Speaking of electronic devices, don’t get stuck with a dead laptop, phone or tablet. Joa advises students to bring along extra chargers.
Storage and organization
Also important: the right gear for toting around all of your supplies for class. “I like having a really good bag, like a sturdy backpack (or) laptop case,” Myers says. It can hold all the essentials and keep students organized.
As Myers points out, commuters don’t have a dorm room in which to stash their textbooks after class. Try using your car as a “locker” of sorts. He recommends keeping a small tub or basket in the trunk of your car where you can leave your textbooks between classes.
Parking and food
There are some extra costs associated with commuting. There’s no dining plan, and students have to have a place to leave their car for the day if they drive themselves.
Figure out if parking is included in your tuition, if you have to pay by day or at a meter, or if it’s more cost efficient to buy a parking pass for a school lot. Scope out the areas you plan to park. Have change in case you have to park at a meter, Joa says.
A tip from Myers: factor the time it might take to search for parking into your daily commute and schedule.
Food costs can add up quickly when spending entire days on campus. The good news is you don’t have to mess with the vending machines and the food court lines every day. Add a lunch box or even paper lunch bags to your college supply list, Myers suggests, and pack food for the day – including small snacks you can grab to refuel on the go.
Staying hydrated should be a priority, too. Joa suggests purchasing a sturdy, reusable water bottle to refill throughout the day.
Don’t get stuck driving all the way home for a headache, or embarrassed in class due to a booger issue. Joa recommends putting together an emergency kit that has some medical necessities — things like tissues, cough drops and Advil.
We live in Michigan, after all, and the weather can be unpredictable. Keep a spare pair of shoes, rain boots and/or winter boots in your car, along with an extra pair of socks and an umbrella, Joa adds.
Passing the time
There could be a 20-minute break before your next class, or a two-hour break. What to do?
“I do recommend music to kind of pass the time along,” Myers says. It’s something he couldn’t do without on his commute to and from school, and it’s great while studying or taking a break. Tack an iPod on to your school shopping list or stream music on your phone and bring earbuds along.
Those breaks get a whole lot easier if you have a designated place to go. Even if you don’t live on campus, you can create the ultimate college experience by doing something simple: “I am a big proponent for getting involved in student life,” Myers says.
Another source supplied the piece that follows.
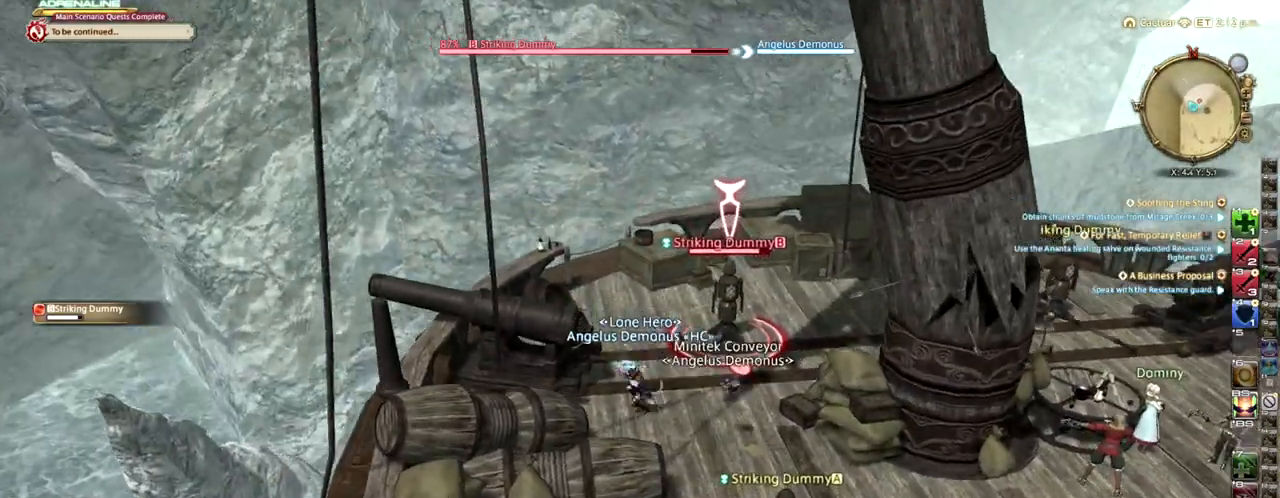
{"keys": ["d", "s"], "events": [[417, "p", "down"], [500, "p", "up"]]}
As a member of a fraternity, former president of the Student Activities Board and former student employee in the university’s Office of Student Engagement, Myers says it was a great way to meet friends for lunch and studying.
When schools do start re-open it is important that commuting students remember that other students call campus home and try to protect those that are living there. Remember to bring a mask, wear it while on campus and wash it in between uses to prevent the spread of coronavirus.
You should also remember to bring hand sanitizer or practice good hand washing in between buildings and when in contact with high-touch surfaces.